• [Problem requirements]
Please revise the records below by replacing "catalogue" with "catalog" wherever it appears, keeping everything else unchanged. Leave the pictures out of your answer.

• [Records for this exercise]
┌────────

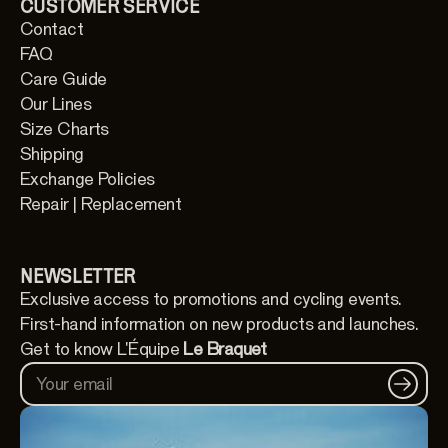
CUSTOMER SERVICE
Contact
FAQ
Care Guide
Our Lines
Size Charts
Shipping
Exchange Policies
Repair | Replacement
NEWSLETTER
Exclusive access to promotions and cycling events.
First-hand information on new products and launches.
Get to know L'Équipe
Le Braquet
Your email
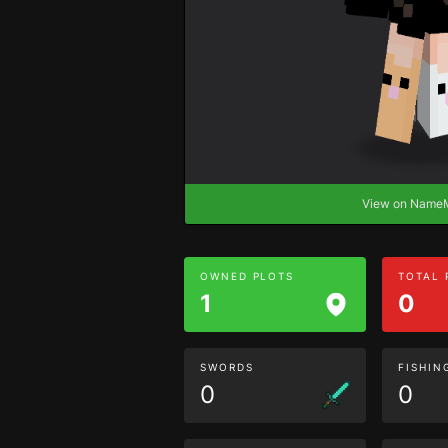
View on Nam
OWNED PLOTS
TOTAL
1
0
SWORDS
FISHIN
0
0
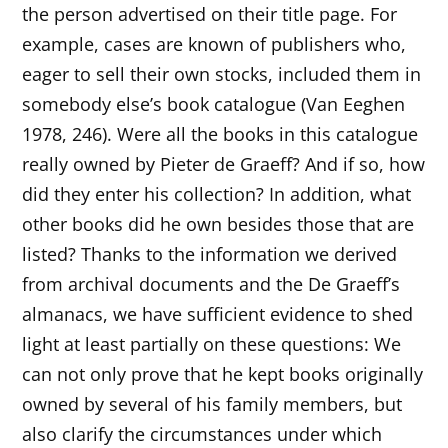
the person advertised on their title page. For
example, cases are known of publishers who,
eager to sell their own stocks, included them in
somebody else’s book catalogue (Van Eeghen
1978, 246). Were all the books in this catalogue
really owned by Pieter de Graeff? And if so, how
did they enter his collection? In addition, what
other books did he own besides those that are
listed? Thanks to the information we derived
from archival documents and the De Graeff’s
almanacs, we have sufficient evidence to shed
light at least partially on these questions: We
can not only prove that he kept books originally
owned by several of his family members, but
also clarify the circumstances under which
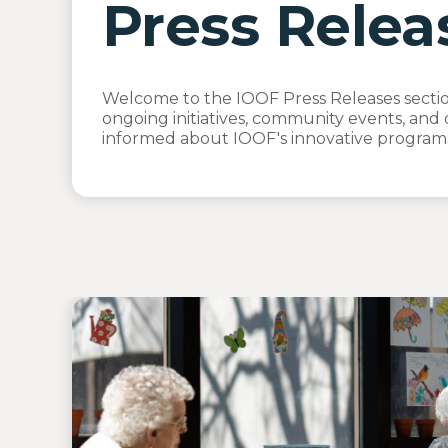
Press Relea
Welcome to the IOOF Press Releases section
ongoing initiatives, community events, and 
informed about IOOF's innovative programs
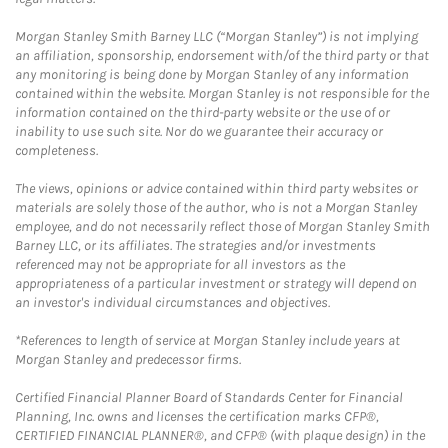
Morgan Stanley Smith Barney LLC (“Morgan Stanley”) is not implying
an affiliation, sponsorship, endorsement with/of the third party or that
any monitoring is being done by Morgan Stanley of any information
contained within the website. Morgan Stanley is not responsible for the
information contained on the third-party website or the use of or
inability to use such site. Nor do we guarantee their accuracy or
completeness.
The views, opinions or advice contained within third party websites or
materials are solely those of the author, who is not a Morgan Stanley
employee, and do not necessarily reflect those of Morgan Stanley Smith
Barney LLC, or its affiliates. The strategies and/or investments
referenced may not be appropriate for all investors as the
appropriateness of a particular investment or strategy will depend on
an investor's individual circumstances and objectives.
*References to length of service at Morgan Stanley include years at
Morgan Stanley and predecessor firms.
Certified Financial Planner Board of Standards Center for Financial
Planning, Inc. owns and licenses the certification marks CFP®,
CERTIFIED FINANCIAL PLANNER®, and CFP® (with plaque design) in the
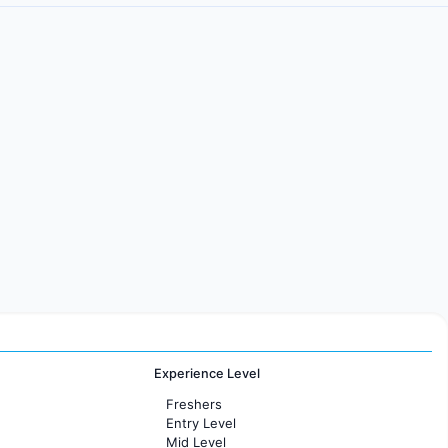
Experience Level
Freshers
Entry Level
Mid Level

└────────

• [Answer to this task]
CUSTOMER SERVICE
Contact
FAQ
Care Guide
Our Lines
Size Charts
Shipping
Exchange Policies
Repair | Replacement
NEWSLETTER
Exclusive access to promotions and cycling events.
First-hand information on new products and launches.
Get to know L'Équipe
Le Braquet
Your email
View on Nam
OWNED PLOTS
TOTAL
1
0
SWORDS
FISHIN
0
0
the person advertised on their title page. For
example, cases are known of publishers who,
eager to sell their own stocks, included them in
somebody else’s book catalog (Van Eeghen
1978, 246). Were all the books in this catalog
really owned by Pieter de Graeff? And if so, how
did they enter his collection? In addition, what
other books did he own besides those that are
listed? Thanks to the information we derived
from archival documents and the De Graeff’s
almanacs, we have sufficient evidence to shed
light at least partially on these questions: We
can not only prove that he kept books originally
owned by several of his family members, but
also clarify the circumstances under which
Press Relea
Welcome to the IOOF Press Releases section
ongoing initiatives, community events, and 
informed about IOOF's innovative programs
Morgan Stanley Smith Barney LLC (“Morgan Stanley”) is not implying
an affiliation, sponsorship, endorsement with/of the third party or that
any monitoring is being done by Morgan Stanley of any information
contained within the website. Morgan Stanley is not responsible for the
information contained on the third-party website or the use of or
inability to use such site. Nor do we guarantee their accuracy or
completeness.
The views, opinions or advice contained within third party websites or
materials are solely those of the author, who is not a Morgan Stanley
employee, and do not necessarily reflect those of Morgan Stanley Smith
Barney LLC, or its affiliates. The strategies and/or investments
referenced may not be appropriate for all investors as the
appropriateness of a particular investment or strategy will depend on
an investor's individual circumstances and objectives.
*References to length of service at Morgan Stanley include years at
Morgan Stanley and predecessor firms.
Certified Financial Planner Board of Standards Center for Financial
Planning, Inc. owns and licenses the certification marks CFP®,
CERTIFIED FINANCIAL PLANNER®, and CFP® (with plaque design) in the
Experience Level
Freshers
Entry Level
Mid Level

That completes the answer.